* _PROBLEM TO SOLVE_: From the records, return each line that has the word "github" in it.

[Collected data]
^^^^

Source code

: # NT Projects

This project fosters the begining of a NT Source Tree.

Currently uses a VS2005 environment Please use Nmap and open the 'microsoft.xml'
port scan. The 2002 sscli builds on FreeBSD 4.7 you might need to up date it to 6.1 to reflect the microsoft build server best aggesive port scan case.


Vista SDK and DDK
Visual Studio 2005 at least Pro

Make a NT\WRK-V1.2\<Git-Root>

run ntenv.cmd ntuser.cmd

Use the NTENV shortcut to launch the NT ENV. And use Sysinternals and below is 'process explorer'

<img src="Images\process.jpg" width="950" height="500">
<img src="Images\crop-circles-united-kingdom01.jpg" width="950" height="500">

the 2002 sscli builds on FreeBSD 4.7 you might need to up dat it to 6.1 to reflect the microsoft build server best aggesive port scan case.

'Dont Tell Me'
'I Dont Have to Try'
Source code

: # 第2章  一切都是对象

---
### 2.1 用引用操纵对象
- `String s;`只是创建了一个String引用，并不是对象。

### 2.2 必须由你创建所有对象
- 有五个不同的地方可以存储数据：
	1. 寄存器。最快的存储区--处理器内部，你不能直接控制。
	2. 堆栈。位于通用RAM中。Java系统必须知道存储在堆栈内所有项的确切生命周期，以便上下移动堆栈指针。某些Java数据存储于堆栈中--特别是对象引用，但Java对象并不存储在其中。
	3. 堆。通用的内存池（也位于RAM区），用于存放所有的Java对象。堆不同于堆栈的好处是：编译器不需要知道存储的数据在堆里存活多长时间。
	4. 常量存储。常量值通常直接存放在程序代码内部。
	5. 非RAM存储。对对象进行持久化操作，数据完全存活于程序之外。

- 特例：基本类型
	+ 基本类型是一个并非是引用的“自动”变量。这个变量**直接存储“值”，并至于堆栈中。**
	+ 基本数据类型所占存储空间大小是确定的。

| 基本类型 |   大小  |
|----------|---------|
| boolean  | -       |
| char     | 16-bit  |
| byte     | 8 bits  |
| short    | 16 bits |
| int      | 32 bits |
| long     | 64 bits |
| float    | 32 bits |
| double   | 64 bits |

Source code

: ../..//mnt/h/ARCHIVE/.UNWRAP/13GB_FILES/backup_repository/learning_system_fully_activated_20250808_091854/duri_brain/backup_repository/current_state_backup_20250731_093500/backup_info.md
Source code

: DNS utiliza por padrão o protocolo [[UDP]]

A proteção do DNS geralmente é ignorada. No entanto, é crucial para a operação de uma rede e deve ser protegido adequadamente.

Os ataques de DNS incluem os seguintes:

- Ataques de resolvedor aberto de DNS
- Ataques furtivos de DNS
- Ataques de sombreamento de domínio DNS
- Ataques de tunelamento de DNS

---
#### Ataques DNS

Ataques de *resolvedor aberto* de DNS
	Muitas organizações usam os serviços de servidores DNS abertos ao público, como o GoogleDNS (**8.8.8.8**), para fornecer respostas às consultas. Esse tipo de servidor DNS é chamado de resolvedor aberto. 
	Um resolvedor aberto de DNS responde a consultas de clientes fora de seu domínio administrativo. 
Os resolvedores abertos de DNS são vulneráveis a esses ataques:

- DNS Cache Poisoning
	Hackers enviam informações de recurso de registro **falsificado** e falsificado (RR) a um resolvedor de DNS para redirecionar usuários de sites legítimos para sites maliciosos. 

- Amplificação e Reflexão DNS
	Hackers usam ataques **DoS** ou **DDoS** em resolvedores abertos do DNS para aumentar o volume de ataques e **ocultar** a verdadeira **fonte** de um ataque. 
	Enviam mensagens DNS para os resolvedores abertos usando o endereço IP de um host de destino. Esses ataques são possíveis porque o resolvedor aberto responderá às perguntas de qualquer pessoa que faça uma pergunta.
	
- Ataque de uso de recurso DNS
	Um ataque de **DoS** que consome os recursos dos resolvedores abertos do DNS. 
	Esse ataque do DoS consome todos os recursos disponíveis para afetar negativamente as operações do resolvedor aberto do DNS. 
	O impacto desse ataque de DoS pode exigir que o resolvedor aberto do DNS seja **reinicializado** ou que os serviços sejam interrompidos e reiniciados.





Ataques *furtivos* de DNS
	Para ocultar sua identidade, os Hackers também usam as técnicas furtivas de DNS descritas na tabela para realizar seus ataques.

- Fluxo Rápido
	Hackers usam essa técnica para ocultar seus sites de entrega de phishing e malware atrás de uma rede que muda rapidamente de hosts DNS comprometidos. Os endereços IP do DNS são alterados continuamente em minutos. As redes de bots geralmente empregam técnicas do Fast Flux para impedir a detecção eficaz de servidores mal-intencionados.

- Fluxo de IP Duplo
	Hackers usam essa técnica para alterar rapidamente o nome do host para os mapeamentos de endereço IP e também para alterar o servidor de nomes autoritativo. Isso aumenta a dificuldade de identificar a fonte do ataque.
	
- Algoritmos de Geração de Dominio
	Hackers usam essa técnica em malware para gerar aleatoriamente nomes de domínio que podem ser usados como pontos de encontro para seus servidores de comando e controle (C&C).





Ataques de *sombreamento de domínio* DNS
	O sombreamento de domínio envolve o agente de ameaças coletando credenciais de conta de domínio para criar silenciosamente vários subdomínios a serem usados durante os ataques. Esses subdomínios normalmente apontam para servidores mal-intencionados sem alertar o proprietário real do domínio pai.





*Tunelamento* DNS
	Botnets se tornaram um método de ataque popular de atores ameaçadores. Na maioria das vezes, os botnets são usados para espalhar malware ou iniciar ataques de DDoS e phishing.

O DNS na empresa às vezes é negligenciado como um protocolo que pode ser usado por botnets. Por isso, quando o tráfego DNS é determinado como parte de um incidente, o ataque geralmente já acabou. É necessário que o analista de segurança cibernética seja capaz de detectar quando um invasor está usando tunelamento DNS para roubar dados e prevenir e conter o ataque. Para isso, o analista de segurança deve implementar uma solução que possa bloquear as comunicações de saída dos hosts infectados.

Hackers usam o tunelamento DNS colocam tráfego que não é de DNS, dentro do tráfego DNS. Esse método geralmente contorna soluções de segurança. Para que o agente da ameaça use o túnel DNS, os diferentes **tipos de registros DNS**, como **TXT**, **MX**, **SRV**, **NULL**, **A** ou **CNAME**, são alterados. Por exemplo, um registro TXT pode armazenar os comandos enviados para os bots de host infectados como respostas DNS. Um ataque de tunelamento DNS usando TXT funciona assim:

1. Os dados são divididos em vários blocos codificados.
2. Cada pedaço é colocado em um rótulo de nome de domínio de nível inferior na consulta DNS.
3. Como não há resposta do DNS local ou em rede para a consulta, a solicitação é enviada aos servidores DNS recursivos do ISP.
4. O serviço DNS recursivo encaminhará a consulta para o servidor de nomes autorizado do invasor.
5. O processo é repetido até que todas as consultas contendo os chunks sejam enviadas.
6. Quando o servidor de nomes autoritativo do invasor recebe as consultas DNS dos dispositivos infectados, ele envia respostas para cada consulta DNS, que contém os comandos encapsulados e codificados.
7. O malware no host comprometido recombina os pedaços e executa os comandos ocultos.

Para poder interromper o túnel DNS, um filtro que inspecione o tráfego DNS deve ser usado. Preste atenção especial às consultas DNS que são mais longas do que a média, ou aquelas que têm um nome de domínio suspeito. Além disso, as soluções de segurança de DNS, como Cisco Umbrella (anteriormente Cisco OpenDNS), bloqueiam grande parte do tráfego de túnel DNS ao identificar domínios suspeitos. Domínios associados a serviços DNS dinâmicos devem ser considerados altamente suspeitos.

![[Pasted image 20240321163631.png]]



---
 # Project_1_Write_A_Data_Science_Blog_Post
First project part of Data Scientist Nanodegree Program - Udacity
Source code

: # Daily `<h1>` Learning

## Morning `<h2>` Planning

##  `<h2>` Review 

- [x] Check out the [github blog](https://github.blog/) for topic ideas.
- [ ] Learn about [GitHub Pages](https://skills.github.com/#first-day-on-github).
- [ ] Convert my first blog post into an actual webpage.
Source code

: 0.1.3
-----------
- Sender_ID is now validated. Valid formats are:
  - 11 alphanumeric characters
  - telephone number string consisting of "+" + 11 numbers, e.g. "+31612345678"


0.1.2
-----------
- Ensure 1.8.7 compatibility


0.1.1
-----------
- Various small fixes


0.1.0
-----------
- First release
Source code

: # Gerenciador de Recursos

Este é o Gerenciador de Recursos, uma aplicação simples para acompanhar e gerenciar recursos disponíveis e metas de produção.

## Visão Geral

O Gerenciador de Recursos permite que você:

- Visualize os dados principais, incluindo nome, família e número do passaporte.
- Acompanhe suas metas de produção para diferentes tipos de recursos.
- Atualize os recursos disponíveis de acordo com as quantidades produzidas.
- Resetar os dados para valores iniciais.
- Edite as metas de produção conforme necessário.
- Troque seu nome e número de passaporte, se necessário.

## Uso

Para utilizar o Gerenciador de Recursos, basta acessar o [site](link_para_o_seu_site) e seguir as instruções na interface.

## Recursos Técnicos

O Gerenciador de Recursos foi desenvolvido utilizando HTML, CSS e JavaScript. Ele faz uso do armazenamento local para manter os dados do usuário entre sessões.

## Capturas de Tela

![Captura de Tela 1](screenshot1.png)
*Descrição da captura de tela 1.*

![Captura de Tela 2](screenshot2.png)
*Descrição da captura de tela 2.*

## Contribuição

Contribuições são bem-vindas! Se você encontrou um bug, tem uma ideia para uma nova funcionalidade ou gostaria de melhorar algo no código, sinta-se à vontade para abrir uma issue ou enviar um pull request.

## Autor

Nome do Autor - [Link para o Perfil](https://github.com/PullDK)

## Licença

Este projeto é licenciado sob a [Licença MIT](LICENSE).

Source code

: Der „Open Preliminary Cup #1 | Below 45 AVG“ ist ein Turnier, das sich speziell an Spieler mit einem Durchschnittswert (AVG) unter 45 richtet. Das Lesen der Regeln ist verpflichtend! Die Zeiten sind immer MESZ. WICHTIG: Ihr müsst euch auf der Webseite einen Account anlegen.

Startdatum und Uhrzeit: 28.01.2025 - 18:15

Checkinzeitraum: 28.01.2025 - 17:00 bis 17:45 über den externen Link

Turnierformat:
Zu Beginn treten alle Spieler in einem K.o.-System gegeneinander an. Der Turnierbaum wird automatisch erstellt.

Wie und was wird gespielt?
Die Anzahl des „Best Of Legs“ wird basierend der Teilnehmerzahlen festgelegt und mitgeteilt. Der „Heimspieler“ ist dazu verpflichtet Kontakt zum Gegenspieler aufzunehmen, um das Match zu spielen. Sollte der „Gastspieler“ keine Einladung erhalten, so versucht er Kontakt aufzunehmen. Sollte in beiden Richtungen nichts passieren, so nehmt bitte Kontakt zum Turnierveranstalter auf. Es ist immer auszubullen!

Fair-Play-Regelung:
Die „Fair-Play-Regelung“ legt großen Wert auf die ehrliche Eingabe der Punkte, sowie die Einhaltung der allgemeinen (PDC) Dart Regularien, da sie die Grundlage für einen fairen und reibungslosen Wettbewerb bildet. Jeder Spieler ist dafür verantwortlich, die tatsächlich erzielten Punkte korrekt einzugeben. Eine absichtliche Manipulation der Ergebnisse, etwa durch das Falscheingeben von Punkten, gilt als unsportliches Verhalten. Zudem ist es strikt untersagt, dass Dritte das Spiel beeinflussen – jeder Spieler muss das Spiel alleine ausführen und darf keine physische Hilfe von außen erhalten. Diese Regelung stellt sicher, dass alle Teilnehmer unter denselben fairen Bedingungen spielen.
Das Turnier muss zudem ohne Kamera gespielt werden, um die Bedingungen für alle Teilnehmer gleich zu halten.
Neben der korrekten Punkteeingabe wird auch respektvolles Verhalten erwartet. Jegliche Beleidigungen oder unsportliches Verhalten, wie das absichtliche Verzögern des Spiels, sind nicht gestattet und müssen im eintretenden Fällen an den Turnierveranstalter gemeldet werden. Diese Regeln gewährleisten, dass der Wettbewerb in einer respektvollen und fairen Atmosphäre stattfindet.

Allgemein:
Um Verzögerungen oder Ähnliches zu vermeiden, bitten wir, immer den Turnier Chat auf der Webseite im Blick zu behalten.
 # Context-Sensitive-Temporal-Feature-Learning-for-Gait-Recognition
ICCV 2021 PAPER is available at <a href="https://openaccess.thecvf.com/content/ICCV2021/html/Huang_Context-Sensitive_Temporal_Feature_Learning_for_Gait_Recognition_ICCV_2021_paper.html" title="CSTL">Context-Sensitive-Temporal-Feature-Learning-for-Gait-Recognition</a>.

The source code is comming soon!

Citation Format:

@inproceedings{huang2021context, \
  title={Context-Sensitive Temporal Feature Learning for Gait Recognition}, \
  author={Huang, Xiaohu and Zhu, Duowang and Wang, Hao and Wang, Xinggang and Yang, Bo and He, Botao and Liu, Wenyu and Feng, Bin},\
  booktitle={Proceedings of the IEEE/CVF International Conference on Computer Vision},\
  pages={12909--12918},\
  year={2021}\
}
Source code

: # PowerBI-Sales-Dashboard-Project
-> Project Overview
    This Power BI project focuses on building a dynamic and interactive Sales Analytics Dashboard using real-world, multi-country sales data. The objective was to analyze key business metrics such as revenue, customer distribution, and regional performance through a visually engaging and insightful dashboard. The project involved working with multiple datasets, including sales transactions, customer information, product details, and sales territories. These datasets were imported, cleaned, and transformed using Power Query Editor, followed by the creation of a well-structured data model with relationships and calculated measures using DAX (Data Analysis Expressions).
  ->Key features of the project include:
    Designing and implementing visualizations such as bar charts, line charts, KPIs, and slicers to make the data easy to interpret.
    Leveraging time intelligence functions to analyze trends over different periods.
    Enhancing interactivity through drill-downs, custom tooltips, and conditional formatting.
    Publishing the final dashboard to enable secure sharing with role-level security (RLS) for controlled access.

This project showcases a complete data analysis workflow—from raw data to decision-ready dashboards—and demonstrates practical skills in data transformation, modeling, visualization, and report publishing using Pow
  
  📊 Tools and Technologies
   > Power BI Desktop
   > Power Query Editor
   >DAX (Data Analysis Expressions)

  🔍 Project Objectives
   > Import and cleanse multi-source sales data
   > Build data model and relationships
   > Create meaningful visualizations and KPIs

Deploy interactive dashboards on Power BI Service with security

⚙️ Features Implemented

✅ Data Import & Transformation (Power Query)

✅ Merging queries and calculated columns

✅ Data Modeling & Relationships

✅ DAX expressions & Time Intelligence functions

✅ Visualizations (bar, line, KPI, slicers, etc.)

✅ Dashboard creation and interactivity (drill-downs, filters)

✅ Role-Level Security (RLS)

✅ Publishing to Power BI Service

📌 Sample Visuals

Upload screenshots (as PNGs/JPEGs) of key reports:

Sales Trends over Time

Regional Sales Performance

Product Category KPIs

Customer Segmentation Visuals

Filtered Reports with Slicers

^^^^

* _OUTPUT_:
- [x] Check out the [github blog](https://github.blog/) for topic ideas.
- [ ] Learn about [GitHub Pages](https://skills.github.com/#first-day-on-github).
Nome do Autor - [Link para o Perfil](https://github.com/PullDK)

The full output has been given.